Recent loans from the Allentown Art Museum Drove
Bernard Van Orley (Flemish, ca. 1488-1541), Portrait of a Admirer, ca. 1520, oil on panel. Samuel H. Kress Collection, 1961. Appeared in Bernard van Orley: Brussels and the Renaissance at BOZAR, Eye for the Arts, Brussels, Belgium.
John Baldessari (American, born 1931), Size/Shape (Destiny), 1988/89, gelatin silver print and acrylic paint. Gift of John and Fannie Saeger, 1989. Appeared in Learning to Read with John Baldessari at Museo Jumex, Mexico City, Mexico.
Peter Grippe (American, 1912-2002), Man with Hammer, 1941, terra cotta. The Grippe Collection, 2009. Appeared in Leap Before Y'all Await. Black Mountain College, 1933-1957 at the Institute of Gimmicky Fine art, Boston, MA; the Armand Hammer Museum, Los Angeles, CA; and the Museum of Fine Arts, Houston, Texas.
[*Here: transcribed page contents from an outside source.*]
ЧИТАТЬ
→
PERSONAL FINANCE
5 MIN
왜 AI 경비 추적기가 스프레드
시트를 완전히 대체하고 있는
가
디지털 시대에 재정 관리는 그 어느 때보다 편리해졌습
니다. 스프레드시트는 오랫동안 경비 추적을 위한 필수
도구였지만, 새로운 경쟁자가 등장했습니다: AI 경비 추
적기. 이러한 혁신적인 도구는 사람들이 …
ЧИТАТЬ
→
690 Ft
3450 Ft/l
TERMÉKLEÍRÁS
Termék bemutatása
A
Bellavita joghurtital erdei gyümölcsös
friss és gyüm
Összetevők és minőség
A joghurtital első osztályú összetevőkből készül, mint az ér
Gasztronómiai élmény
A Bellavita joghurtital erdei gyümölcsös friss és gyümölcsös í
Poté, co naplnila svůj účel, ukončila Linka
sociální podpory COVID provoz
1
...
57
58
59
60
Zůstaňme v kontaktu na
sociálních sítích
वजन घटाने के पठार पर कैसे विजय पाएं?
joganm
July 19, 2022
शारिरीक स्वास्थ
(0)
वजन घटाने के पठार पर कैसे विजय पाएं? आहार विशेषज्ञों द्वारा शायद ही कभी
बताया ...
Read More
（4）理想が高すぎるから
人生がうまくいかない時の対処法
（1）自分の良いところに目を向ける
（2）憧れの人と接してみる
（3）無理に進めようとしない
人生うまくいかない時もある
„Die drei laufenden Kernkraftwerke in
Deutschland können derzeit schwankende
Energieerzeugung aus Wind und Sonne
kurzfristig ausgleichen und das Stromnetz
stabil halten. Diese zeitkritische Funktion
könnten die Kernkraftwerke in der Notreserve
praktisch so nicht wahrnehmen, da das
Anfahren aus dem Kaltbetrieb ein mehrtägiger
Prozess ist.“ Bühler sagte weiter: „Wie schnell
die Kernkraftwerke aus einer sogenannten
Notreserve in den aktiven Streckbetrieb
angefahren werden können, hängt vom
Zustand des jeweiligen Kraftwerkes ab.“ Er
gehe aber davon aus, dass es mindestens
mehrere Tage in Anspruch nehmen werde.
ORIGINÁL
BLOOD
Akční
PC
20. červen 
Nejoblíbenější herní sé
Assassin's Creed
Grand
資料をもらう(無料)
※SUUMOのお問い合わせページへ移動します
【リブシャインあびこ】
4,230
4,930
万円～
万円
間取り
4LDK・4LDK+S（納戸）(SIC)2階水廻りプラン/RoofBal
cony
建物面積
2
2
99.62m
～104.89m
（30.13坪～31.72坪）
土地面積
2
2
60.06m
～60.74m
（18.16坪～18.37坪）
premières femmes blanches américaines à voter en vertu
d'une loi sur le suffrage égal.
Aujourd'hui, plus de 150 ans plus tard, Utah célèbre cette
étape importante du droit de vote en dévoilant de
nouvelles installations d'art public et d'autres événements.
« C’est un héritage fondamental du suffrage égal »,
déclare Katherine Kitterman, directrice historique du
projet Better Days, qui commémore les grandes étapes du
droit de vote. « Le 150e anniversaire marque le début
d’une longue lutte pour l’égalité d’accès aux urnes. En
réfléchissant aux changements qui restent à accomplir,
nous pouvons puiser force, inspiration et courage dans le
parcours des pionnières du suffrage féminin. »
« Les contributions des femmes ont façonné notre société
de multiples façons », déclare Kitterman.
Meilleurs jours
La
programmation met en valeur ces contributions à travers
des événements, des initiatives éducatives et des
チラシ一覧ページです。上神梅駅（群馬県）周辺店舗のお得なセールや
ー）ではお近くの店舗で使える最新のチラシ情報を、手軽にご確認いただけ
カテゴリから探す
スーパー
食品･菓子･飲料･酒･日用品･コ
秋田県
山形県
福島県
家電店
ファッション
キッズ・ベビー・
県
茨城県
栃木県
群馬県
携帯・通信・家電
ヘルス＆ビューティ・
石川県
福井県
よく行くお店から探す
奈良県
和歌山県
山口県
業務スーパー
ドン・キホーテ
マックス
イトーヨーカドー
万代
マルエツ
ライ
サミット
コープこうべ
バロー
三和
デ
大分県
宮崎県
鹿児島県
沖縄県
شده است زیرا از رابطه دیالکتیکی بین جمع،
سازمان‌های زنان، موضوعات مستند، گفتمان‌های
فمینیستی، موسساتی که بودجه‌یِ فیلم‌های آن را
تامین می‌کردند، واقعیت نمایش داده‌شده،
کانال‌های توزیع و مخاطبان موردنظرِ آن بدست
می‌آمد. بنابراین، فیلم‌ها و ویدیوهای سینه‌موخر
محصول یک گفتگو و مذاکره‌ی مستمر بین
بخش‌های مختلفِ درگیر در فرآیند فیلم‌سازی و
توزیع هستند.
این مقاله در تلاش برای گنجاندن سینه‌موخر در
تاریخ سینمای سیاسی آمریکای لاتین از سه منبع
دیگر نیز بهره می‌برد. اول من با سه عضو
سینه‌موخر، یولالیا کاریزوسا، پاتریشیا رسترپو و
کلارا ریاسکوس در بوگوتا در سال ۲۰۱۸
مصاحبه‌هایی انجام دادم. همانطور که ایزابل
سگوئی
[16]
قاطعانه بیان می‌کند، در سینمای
Lorenzo Lotto (Venetian, c. 1480-1556), Saint Jerome in the Wilderness, 1515, oil on canvas. Samuel H. Kress Drove, 1960. Appeared in Bergamo in the Renaissance Seen through the Eyes of Marcantonio Michiel at the Adriano Bernareggi Museum, Bergamo, Italian republic.
Harry Bertoia (American, 1915-1978). Double Branched Gongs, 1970/71, bronze canvas and welded bronze. Gift of Audrey and Bernard Berman, 1982. Appearing in Harry Bertoia· Sculpting Mid-Century Modern Life at the Nasher Sculpture Center, Dallas, Texas
Featured image: Marsden Hartley (American. 1877-1943). Approval the Melon (The Indians Bring the Harvest to Christian Mary for Her Blessing), c. 1918, oil on paperboard. Philadelphia Museum of Art: The Alfred Stieglitz Collection, 1949. (1949–18-thirteen)
This commodity originally ran in the winter 2019 issue of Synergy Mag, the magazine for Museum members. Go a Museum member today.